Cross-platform BIOS installer for end users:

# Python installer (auto-detects platform)
python install.py

# Shell one-liner (Linux/macOS)
bash scripts/download.sh retroarch ~/RetroArch/system/
bash scripts/download.sh --list

# Or via install.sh wrapper (detects curl/wget, runs install.py)
bash install.sh

install.py auto-detects the user's platform by checking config files, downloads the matching BIOS pack from GitHub releases with SHA1 verification, and extracts files to the correct directory. install.ps1 provides equivalent functionality for Windows/PowerShell.

Large files

Files over 50 MB are stored as assets on the large-files GitHub release. They are listed in .gitignore to keep the git repository lightweight. generate_db.py downloads them from the release when rebuilding the database, using fetch_large_file() from common.py.
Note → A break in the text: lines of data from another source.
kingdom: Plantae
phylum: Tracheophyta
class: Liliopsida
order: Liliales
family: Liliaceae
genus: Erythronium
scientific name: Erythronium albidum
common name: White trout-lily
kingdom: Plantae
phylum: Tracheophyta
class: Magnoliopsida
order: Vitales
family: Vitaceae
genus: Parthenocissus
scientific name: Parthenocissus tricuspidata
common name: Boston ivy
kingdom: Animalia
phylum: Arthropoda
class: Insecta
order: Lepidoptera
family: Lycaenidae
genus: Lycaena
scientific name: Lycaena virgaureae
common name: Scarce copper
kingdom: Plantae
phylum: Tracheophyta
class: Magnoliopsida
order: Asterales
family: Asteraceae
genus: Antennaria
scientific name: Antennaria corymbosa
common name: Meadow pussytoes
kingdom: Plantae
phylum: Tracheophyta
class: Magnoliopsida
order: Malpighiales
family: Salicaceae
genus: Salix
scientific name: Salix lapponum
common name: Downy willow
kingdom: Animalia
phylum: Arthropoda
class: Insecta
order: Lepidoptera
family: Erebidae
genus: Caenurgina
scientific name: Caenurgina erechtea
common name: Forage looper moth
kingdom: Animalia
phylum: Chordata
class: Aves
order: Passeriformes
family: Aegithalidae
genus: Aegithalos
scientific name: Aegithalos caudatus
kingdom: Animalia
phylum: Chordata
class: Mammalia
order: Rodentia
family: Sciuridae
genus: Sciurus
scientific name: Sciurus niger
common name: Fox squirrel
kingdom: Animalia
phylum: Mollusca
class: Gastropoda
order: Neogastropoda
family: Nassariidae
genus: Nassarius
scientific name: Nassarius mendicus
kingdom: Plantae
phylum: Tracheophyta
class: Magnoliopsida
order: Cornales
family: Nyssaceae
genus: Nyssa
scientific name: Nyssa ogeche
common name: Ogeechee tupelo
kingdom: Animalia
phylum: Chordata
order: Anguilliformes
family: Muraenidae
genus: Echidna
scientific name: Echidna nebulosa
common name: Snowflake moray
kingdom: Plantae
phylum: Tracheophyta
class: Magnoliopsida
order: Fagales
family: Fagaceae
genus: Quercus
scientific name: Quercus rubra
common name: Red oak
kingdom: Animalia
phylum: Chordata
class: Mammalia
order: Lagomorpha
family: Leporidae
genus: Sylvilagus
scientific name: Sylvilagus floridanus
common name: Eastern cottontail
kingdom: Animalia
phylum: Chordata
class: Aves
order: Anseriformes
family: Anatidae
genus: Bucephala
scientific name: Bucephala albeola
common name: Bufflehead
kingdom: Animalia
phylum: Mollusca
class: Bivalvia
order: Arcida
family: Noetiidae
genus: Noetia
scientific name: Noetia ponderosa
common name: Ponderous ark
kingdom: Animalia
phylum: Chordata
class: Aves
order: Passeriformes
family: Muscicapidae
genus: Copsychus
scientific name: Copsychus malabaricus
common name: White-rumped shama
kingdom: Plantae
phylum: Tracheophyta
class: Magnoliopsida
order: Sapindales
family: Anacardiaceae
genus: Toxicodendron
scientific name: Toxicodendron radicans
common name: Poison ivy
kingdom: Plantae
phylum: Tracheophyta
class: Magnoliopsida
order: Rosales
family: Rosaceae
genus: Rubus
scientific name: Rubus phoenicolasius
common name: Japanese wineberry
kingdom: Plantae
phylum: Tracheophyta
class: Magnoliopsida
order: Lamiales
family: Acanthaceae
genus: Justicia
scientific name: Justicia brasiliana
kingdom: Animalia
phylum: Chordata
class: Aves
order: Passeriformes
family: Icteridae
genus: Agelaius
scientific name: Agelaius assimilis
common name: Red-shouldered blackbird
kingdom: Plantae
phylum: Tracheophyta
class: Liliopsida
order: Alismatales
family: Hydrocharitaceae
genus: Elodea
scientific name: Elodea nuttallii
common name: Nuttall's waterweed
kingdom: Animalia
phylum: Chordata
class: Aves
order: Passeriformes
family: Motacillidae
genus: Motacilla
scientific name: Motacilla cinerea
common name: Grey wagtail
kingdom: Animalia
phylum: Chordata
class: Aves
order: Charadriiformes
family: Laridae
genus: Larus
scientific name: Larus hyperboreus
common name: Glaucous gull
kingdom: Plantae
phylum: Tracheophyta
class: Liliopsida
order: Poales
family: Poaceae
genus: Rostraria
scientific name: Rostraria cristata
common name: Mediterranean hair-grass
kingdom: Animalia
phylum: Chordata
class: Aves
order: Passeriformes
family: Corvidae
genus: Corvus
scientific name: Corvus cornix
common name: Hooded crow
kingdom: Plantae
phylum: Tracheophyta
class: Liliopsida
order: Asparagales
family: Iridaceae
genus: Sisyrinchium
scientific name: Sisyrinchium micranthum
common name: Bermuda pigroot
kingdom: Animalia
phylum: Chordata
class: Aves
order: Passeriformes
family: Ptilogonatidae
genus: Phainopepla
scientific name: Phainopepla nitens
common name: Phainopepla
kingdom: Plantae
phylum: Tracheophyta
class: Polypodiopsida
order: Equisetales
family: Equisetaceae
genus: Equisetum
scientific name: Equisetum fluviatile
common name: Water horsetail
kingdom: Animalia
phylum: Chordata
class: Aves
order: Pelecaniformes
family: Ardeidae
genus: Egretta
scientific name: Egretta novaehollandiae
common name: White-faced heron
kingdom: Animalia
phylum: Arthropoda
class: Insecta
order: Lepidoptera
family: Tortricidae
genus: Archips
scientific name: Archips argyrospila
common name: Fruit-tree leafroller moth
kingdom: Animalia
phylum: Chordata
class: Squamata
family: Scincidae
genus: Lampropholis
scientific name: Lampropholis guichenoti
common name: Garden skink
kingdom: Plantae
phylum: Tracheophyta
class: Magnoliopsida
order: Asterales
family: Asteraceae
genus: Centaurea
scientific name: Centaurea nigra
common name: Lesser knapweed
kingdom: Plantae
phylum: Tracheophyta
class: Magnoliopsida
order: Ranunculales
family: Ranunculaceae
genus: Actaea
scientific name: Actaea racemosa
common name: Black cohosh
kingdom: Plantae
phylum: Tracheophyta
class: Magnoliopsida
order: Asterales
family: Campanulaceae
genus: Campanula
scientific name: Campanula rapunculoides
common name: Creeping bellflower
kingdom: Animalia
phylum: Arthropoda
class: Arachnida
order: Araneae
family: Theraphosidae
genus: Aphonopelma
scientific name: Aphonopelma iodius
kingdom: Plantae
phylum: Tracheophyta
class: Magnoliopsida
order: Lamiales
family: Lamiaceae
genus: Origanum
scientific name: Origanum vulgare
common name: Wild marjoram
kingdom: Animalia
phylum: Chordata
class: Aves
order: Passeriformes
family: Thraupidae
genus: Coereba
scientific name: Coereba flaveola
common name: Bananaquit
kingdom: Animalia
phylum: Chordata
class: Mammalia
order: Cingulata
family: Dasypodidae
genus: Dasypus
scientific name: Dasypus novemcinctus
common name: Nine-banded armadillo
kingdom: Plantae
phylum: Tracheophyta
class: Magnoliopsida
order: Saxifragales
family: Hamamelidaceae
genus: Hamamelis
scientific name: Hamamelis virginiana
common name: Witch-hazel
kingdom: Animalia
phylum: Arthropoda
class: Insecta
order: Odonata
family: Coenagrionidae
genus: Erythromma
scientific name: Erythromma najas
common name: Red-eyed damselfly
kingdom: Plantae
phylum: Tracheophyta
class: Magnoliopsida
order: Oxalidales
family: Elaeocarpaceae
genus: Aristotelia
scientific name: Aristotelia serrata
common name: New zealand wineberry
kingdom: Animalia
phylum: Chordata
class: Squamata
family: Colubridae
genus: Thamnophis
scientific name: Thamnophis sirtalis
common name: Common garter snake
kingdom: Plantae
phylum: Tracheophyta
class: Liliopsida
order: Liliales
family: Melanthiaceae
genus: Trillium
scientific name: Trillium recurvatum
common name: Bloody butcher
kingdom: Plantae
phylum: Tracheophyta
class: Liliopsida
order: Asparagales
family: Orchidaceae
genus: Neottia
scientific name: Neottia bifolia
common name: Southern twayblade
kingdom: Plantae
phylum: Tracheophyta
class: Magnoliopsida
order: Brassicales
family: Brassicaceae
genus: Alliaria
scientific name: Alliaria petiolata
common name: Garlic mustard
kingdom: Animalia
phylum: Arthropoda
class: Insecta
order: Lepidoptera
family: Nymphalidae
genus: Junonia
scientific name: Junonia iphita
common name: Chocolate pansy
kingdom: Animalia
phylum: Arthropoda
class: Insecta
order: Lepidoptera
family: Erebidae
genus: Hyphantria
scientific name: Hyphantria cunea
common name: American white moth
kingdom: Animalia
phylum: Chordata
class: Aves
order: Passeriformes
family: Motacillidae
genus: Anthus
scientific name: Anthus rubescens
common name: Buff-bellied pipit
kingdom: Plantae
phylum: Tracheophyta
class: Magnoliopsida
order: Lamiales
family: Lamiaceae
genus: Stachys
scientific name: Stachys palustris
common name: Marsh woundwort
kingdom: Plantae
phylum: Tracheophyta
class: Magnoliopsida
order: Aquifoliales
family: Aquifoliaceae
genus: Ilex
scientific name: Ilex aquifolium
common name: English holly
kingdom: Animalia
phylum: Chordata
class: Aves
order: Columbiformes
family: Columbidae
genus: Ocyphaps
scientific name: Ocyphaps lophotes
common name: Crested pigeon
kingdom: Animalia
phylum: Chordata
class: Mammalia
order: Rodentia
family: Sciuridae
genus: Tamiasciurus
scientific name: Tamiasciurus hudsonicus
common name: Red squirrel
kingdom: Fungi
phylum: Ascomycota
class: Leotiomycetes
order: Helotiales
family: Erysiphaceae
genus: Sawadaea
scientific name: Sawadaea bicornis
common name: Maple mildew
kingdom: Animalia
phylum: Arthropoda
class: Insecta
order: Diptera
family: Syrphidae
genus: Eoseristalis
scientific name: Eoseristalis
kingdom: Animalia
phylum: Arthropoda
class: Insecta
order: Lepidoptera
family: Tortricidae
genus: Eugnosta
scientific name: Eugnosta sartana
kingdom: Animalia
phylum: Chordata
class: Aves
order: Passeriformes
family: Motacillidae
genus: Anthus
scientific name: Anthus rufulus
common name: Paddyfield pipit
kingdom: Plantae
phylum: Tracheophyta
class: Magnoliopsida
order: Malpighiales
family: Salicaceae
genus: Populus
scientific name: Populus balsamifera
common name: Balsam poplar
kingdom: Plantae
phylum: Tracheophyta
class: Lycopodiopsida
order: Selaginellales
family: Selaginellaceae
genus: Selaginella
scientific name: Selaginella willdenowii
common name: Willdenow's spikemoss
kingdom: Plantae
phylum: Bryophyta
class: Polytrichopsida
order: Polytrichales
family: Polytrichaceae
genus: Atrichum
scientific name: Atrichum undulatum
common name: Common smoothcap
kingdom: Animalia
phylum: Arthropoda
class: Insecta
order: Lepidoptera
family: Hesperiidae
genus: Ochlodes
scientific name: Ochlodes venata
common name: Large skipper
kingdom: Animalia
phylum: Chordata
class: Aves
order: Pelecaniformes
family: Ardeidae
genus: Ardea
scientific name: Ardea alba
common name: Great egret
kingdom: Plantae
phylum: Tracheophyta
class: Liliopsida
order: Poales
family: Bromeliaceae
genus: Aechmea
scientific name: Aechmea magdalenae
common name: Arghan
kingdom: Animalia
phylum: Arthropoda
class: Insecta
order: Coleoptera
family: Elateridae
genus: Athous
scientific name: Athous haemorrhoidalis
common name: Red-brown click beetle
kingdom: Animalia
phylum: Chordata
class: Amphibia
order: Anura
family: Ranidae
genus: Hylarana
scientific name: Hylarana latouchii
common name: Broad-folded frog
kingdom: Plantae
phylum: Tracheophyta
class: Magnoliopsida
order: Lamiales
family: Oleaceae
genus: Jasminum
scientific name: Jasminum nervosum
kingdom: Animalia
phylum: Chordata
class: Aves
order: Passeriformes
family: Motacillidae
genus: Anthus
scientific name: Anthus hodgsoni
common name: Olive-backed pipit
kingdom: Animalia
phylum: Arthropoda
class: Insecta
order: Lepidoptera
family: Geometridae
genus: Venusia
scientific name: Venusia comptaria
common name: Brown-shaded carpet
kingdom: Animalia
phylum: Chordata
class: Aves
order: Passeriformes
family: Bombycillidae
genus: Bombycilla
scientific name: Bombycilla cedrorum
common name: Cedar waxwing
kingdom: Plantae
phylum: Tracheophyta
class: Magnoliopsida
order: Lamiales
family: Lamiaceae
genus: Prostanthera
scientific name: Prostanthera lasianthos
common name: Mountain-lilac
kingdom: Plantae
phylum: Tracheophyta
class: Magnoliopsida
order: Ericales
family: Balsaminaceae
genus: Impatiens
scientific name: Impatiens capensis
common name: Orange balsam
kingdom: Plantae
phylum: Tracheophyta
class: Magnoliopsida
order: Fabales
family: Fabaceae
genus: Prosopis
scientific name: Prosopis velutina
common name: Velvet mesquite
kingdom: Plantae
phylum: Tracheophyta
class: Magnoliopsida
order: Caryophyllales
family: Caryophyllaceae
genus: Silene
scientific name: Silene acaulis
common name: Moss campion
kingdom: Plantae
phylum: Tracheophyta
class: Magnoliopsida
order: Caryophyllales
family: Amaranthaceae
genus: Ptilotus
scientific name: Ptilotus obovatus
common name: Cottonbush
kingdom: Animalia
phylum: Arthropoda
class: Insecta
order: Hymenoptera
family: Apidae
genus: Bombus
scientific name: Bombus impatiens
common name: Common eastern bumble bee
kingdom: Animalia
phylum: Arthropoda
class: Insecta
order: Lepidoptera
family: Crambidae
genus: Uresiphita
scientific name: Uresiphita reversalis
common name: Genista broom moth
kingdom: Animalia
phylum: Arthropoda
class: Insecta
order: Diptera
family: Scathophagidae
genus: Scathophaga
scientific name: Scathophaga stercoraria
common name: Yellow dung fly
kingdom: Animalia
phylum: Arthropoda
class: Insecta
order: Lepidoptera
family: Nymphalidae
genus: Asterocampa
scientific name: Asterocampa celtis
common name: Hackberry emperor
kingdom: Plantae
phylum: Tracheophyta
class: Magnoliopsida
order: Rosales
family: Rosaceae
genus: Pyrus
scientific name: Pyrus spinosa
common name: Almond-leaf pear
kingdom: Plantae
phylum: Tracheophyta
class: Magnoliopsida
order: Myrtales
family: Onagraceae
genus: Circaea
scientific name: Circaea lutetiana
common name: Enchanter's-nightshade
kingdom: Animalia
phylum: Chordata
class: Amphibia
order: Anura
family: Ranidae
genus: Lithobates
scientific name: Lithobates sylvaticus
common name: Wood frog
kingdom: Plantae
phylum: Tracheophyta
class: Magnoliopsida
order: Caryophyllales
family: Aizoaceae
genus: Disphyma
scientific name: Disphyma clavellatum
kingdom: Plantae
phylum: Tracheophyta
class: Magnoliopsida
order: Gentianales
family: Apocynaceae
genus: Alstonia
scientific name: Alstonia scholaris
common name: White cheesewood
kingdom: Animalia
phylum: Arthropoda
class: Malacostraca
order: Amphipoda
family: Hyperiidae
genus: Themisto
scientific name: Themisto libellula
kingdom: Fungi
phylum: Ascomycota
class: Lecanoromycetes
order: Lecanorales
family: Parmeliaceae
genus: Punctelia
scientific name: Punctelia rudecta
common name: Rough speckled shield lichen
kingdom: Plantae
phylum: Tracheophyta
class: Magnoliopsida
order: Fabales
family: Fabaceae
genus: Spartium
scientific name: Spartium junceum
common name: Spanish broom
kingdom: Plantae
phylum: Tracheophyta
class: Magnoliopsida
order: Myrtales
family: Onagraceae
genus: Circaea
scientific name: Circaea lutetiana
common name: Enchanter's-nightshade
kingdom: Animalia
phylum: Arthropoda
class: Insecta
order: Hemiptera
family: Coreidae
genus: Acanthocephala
The same function is used by generate_pack.py when a file has a hash mismatch with the local variant.

Scrapers

Located in scripts/scraper/. Each inherits BaseScraper and implements fetch_requirements().

Scraper Source Format
libretro_scraper System.dat + core-info .info files clrmamepro DAT
batocera_scraper batocera-systems script Python dict
recalbox_scraper es_bios.xml XML
retrobat_scraper batocera-systems.json JSON
emudeck_scraper checkBIOS.sh Bash + CSV
retrodeck_scraper component manifests JSON per component
romm_scraper known_bios_files.json JSON
coreinfo_scraper .info files from libretro-core-info INI-like
bizhawk_scraper FirmwareDatabase.cs C# source
mame_hash_scraper mamedev/mame source tree C source (sparse clone)
fbneo_hash_scraper FBNeo source tree C source (sparse clone)

Internal modules: base_scraper.py (abstract base with _fetch_raw() caching and shared CLI), dat_parser.py (clrmamepro DAT format parser), mame_parser.py (MAME C source BIOS root set parser), fbneo_parser.py (FBNeo C source BIOS set parser), _hash_merge.py (text-based YAML patching that preserves formatting).

Adding a scraper: inherit BaseScraper, implement fetch_requirements(), call scraper_cli(YourScraper) in __main__.

Target scrapers

Located in scripts/scraper/targets/. Each inherits BaseTargetScraper and implements fetch_targets().

Scraper Source Targets
retroarch_targets_scraper libretro buildbot nightly 20+ architectures
batocera_targets_scraper Config.in + es_systems.yml 35+ boards
emudeck_targets_scraper EmuScripts GitHub API steamos, windows
retropie_targets_scraper scriptmodules + rp_module_flags 7 platforms
python -m scripts.scraper.targets.retroarch_targets_scraper --dry-run
python -m scripts.scraper.targets.batocera_targets_scraper --dry-run

Exporters

Located in scripts/exporter/. Each inherits BaseExporter and implements export().

Exporter Output format
systemdat_exporter clrmamepro DAT (RetroArch System.dat)
batocera_exporter Python dict (batocera-systems)
recalbox_exporter XML (es_bios.xml)
retrobat_exporter JSON (batocera-systems.json)
emudeck_exporter Bash script (checkBIOS.sh)
retrodeck_exporter JSON (component_manifest.json)
romm_exporter JSON (known_bios_files.json)
lakka_exporter clrmamepro DAT (delegates to systemdat)
retropie_exporter clrmamepro DAT (delegates to systemdat)